Une nouvelle technologie mise en œuvre à l’échelle 1

Deux stockeurs ont été mis en place pour pallier ce problème. Ils se synchronisent, et communiquent entre eux. L’ensemble est piloté à distance, depuis une centrale basée à Toulon. Cela permet de planifier les interventions sur le réseau, de passer rapidement de l’îlotage à la connexion au réseau général. La mise en place des stockeurs est également rapide : une fois connecté sur le réseau basse tension, le système est opérationnel en quelques heures.

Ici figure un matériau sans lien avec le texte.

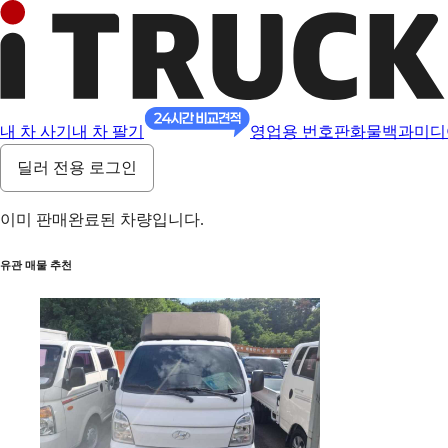
내 차 사기
내 차 팔기
영업용 번호판
화물백과
미디
딜러 전용 로그인
이미 판매완료된 차량입니다.
유관 매물 추천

En parallèle de sa fonction de stockage, ce réseau alimenté par des panneaux photovoltaïques renforce l’autonomie énergétique des îles et pilote la charge des véhicules électriques. L’optimisation de la gestion de l’énergie, permet aussi de réduire les dépenses énergétiques, notamment en période de pointes électriques.

 

Développer un nouveau modèle juridique

Le système ayant donné entière satisfaction sur le plan technologique, les freins à son développement sont aujourd’hui d’ordre réglementaire. Dans la réglementation européenne, le distributeur d’énergie et le producteur d’énergie doivent être deux entités distinctes. Seulement, le système de stockage implique à la fois de distribuer et de produire. Dans le projet Nice Smart Valley, il a donc fallu mettre en place un modèle juridique qui réponde à cette problématique. La solution trouvée est la suivante : Enedis -le distributeur- peut prendre la main sur la gestion des stockeurs en cas de coupure et donc devenir temporairement producteur. Quand la situation revient à la normale, les gestionnaires d’origine, comme Engie, reprennent leur rôle. Ainsi, distributeur et producteur d’énergie sont bien dissociés. Sur les deux stockeurs présents sur les îles de Lérins, un appartient à Engie et l’autre est sous appartenance Enedis par dérogation.

 

Les microgrids résilients : un modèle voué à se généraliser

Un intérêt international

Si les microgrids résilients sont intéressants pour la France, d’autres pays peuvent également y trouver de l’intérêt. Les Etats-Unis, par exemple, ont un réseau moins performant qu’en France, et sont friands du concept de microgrid résilient. Mais ce type de fonctionnement peut également être utile dans les pays en voie de développement, afin d’avoir de l’électricité au niveau local. En couplant éolien, photovoltaïque et stockeurs, il est possible de mettre en place en réseau viable. Une fois les réseaux locaux installés, ils peuvent être reliés entre eux, pour créer un réseau plus grand. En Afrique notamment, cela permettrait de s’appuyer sur des réseaux locaux simples d’exploitation pour reconstituer un réseau national plus résilient.

 

Une équation coût/bénéfice à trouver

Les microgrids peuvent également servir d’appui pour se diriger vers des systèmes d’autoconsommation collective, qui répondent à de nombreux enjeux énergétiques. Cependant, il y a encore de nombreux freins à cette transition. Par exemple, le coût d’usage du réseau est trop important en France, ce qui encourage plutôt l’autoconsommation individuelle. De plus, les systèmes de stockage, s’ils ne sont pas utilisés régulièrement, ne sont pas rentables. Il faut donc aller au-delà de leur simple fonction de système d’urgence. Mutualiser les services pourrait permettre de réduire les coûts, et donc de développer le recours à cette technologie.

 

Flexibilité et diversification des usages

Le travail mené sur les microgrids résilients et les moyens de stockage est en effet bénéfique pour d’autres domaines que celui des réseaux d’énergie. L’hydrogène par exemple peut être facilement associé à un réseau de chaleur, ou de transport. Ce dernier secteur est aussi intéressant pour le stockage via des batteries électriques. Celles-ci permettent une flexibilité importante. Par exemple, lors du développement d’un réseau de transport en commun, la position des terminus de bus est parfois expérimentale. En les équipant de bornes de recharge temporaires, le tracé de la ligne est modifiable sans investissements conséquents.